• _PROBLEMS TO SOLVE_:
1. Which three poetry collections of her own does the interview with Stephanie Bolster say she has published?
2. Answer these questions about the Stephanie Bolster interview:
(a) Which two awards did White Stone win in 1998?
(b) Where did she pick up the first box of copies of White Stone?
(c) Since when has she lived in Montreal?

##### DOCUMENT EXTRACT

Tuesday, May 27, 2008
12 or 20 questions: with Stephanie Bolster
Stephanie Bolster’s first book, White Stone: The Alice Poems (Signal/Vehicule), won the Governor General's Award and the Gerald Lampert Award in 1998 and recently appeared in French with Les Éditions du Noroît. She has published two other collections of poetry, Two Bowls of Milk and Pavilion (both with McClelland & Stewart), and edited The Ishtar Gate: Last and Selected Poems (McGill-Queen's) by the late Ottawa poet Diana Brebner. She is guest editor of the inaugural The Best Canadian Poetry in English 2008 anthology (Tightrope) and co-editor of the forthcoming anthology, Penned: Animals in Zoos in Poems (Signal/Vehicule). She's currently completing a collection of zoo-inspired poems. Raised in Burnaby, B.C., she has lived in Quebec, Ottawa, and (since 2000) Montreal, where she teaches creative writing at Concordia University.
1 - How did your first book change your life?
I don't think any moment marks a poet's "arrival" as prominently -- to that poet and to others -- as the publication of a first book. First, and most importantly, the publication of White Stone made tangible the work that I'd been doing over the years; I had something to show for myself. Because I began a cross-country reading tour with my friend, the poet Barbara Nickel [see her 12 or 20 questions here], a day after picking up the first box of copies of White Stone at the Ottawa bus station, the arrival was made more public than it would otherwise have been, and that was very gratifying; not only did I have a book out but I was reading from it and selling copies regularly for that first month. That the book went on to win the Governor General's Award and receive other recognition amplified the feelings of arrival that I experienced when I first held the book in my hands. I was a poet before I published that book, but I didn't really feel like I could claim the title until that point. (Not that I claim it regularly. I still think of "poet" as a term that's applied by others, not one that one claims oneself.) And, of course, in professional terms, the book was a prerequisite for teaching, an occupation that I knew from early on that I wanted to pursue.
2 - How long have you lived in Montreal, and how does geography, if at all, impact on your writing? Does race or gender make any impact on your work?
I've lived here for nearly eight years now, since the summer of 2000. Before that, I spent four years in Ottawa, and before that, a year in Quebec City. Otherwise, my life took place in Vancouver -- well, Burnaby, to be more precise, and the difference does matter -- and that city and its surroundings will always remain home to me, even though I now feel at home in Montreal (and in Pointe-Claire, where I actually live) as well. The move from B.C. meant that displacement became an integral preoccupation in my writing, and it remains so, though more subtly; these days I'm as apt to write about missing Europe (where I've never spent more than six weeks at a time) as about missing Vancouver, though the displacement from that first home will always be at the core of the other longings. A friend pointed out to me a number of years ago that after I moved away from B.C., I began writing about art rather than nature, about indoors rather than outdoors. That is, though a simplification (as he knew it to be), true, and he was perceptive to point it out because he helped me to delineate one of the central tensions in my work. The landscape here feels more tamed, more benign, than that which I grew up within; not that it's been inhabited for longer, but its earlier inhabitants have left more obvious traces -- i.e. buildings, agricultural transformations -- than is the case around Vancouver. Okay: it's been inhabited by those of European origin for longer. Where I live and how I feel about that place matters enormously to my writing even if I'm writing about something apparently unrelated to landscape or notions of home.

##########
##### INFORMATION PROVIDED

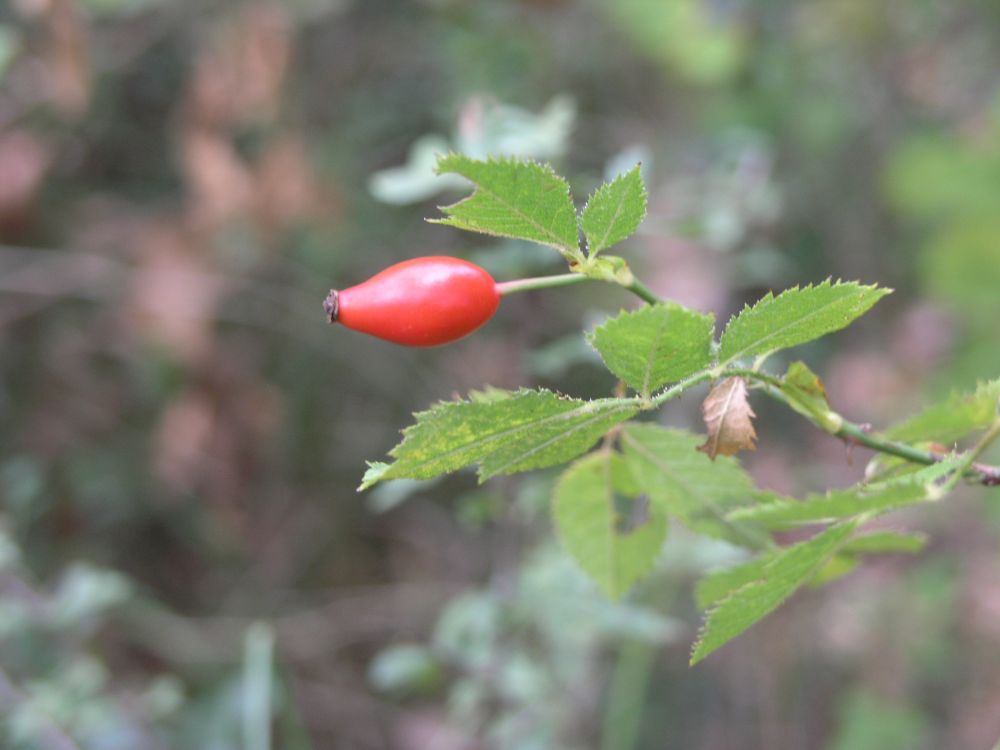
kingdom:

##########

• _ANSWERS PROVIDED_:
1. White Stone: The Alice Poems, Two Bowls of Milk, and Pavilion.

2.
(a) The Governor General's Award and the Gerald Lampert Award.
(b) At the Ottawa bus station.
(c) Since the summer of 2000.